Amsdorf widerlegt nun zunächst die Anschuldigung Pfeffingers, dass man die kursächsischen Theologen für Meinungen und Positionen schelte, die man ihnen zuvor böswillig unterstelle. Dazu verweist Amsdorf erneut auf den Umgang mit dem Augsburger Interim in Kursachsen, wie er dies im ersten Abschnitt der Schrift bereits getan hatte.

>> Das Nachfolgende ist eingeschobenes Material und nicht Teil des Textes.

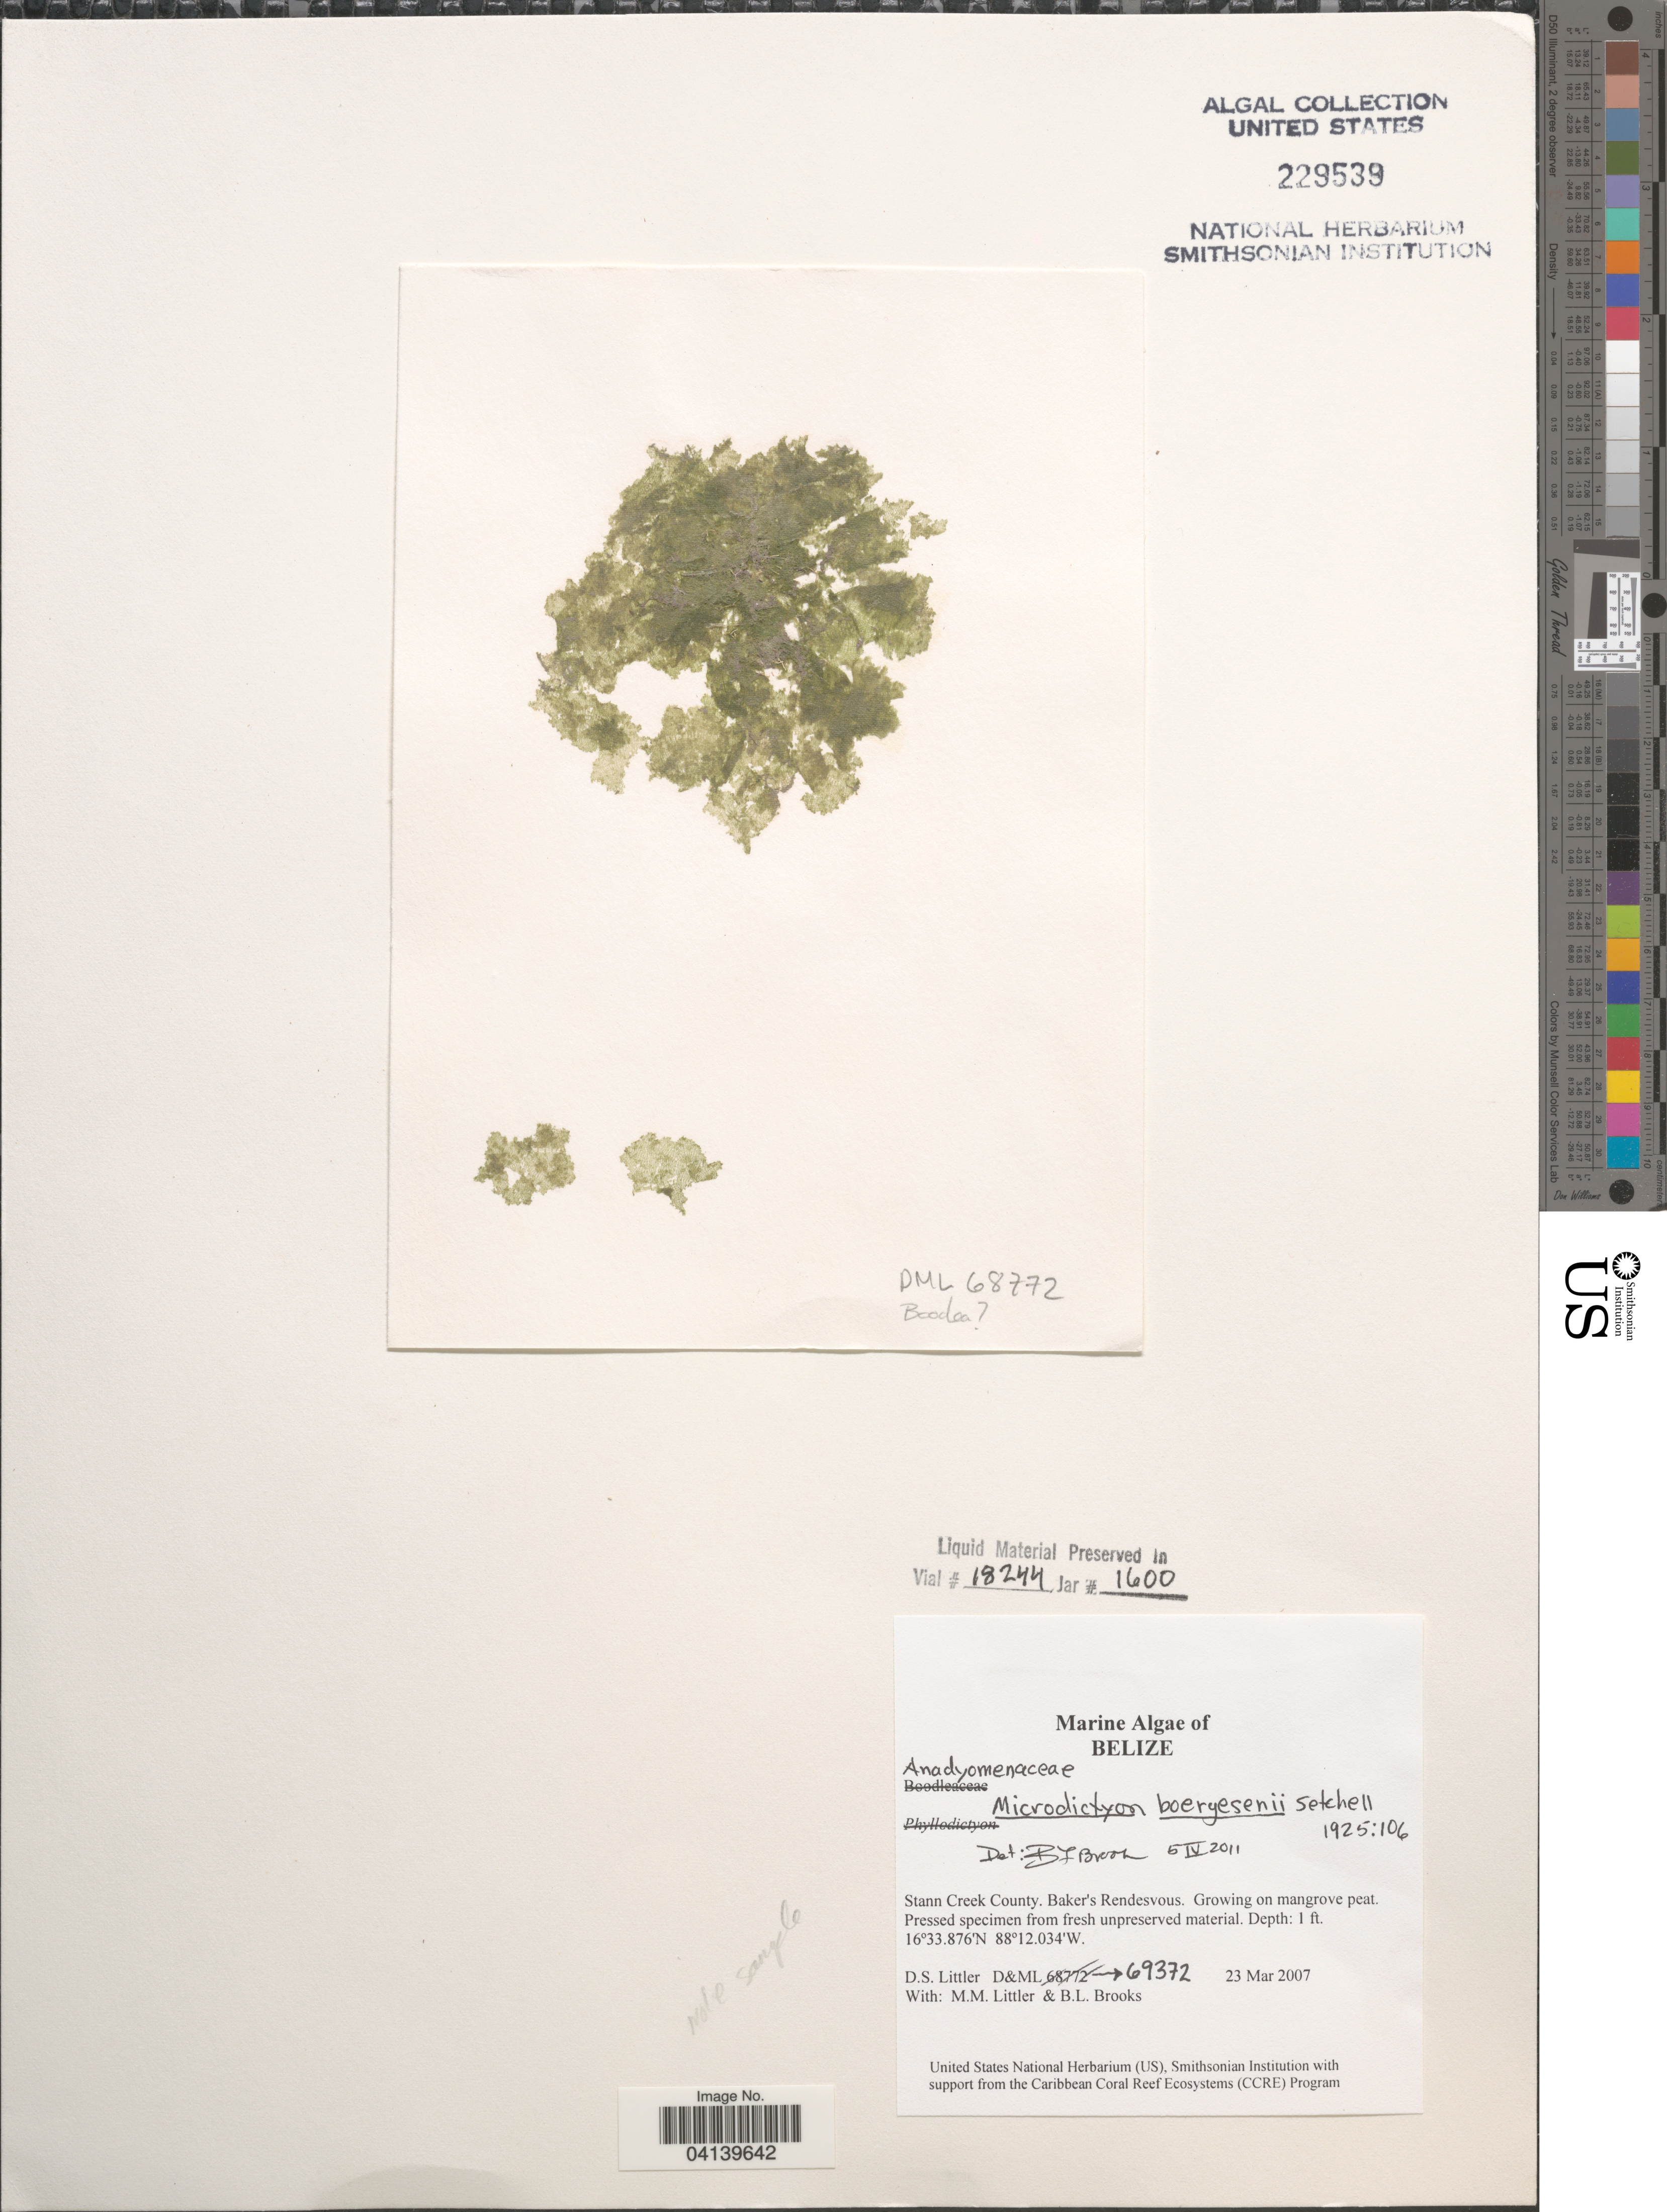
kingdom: Plantae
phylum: Chlorophyta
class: Ulvophyceae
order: Cladophorales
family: Anadyomenaceae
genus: Microdictyon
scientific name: Microdictyon boergesenii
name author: Setch.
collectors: D. S. Littler & B. Brooks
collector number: D&ML69372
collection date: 2007-03-23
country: Belize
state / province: Stann Creek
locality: Stann Creek County. Baker's Rendesvous.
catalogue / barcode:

In einem zweiten Schritt geht Amsdorf dann insbesondere auf die zwölfte These von Pfeffingers Disputation ein. Dort habe er die menschliche Zustimmung zum Wirken des Heiligen Geistes gefordert und die These vertreten, dass der Heilige Geist nur von denen angenommen werden könne, die ihn erbitten. Dies habe Pfeffinger in seiner Antwort nicht widerlegt. Vielmehr habe er sich nur mit Oberflächlichkeiten aufgehalten, nämlich der Frage, ob Amsdorf seine, Pfeffingers, These im Öffentlichen BekenntnisVgl. unsere Ausgabe Nr. 2, S. 55–74. wortwörtlich korrekt zitiert habe. Amsdorf hält Pfeffinger die seiner Ansicht nach paulinische Lehre entgegen, dass der menschliche Wille dem Heiligen Geist ohne die Hilfe Christi nicht zustimmen könne. Der Heilige Geist werde aus reiner göttlicher Gnade umsonst gegeben, wenn und wem Gott will. Pfeffinger hingegen vertrete die Ansicht, der Mensch habe die Möglichkeit, unter Einsatz seines Willens den Heiligen Geist annehmen zu können. Da der Mensch kein Stein oder Block sei, müsse er nach Pfeffinger bei seiner Bekehrung mitwirken. Amsdorf weist demgegenüber auf die Rede in Röm 9 hin, in der es heißt, dass der menschliche Wille wie Ton sei, an dem Gott arbeitet. Gott rechtfertige den Gottlosen, dessen Wille ein Gefangener des Satans sei. Pfeffinger behaupte zwar, dass der Heilige Geist den Boden dafür bereiten müsse, um Herz und Sinn zu guten Werken zu bewegen. Doch wie solle dies geschehen, wenn der Heilige Geist erst gegeben werde, nachdem der Mensch zugestimmt habe. Pfeffinger widerspreche der Aussage des Apostels Paulus, dass Gott nach seinem Ratschluss Menschen ohne ihr Zutun erwähle oder verwerfe. Der Mensch könne und solle aber nicht wissen, wen Gott erwähle und wen nicht. Darum sei es wichtig, dass die Menschen in der Kirche das Evangelium hören. Denn wer dem Wort glaube, sei auserwählt. In der Welt habe der Mensch einen freien Willen und könne da handeln, wie er es für gut erachte. Aber in geistlichen Fragen könne er dies nicht ohne Hilfe des Heiligen Geistes.
Zum Schluss bittet Amsdorf Gott um Hilfe für die wahre Kirche in deren Kampf zur Verteidigung der rechten Lehre.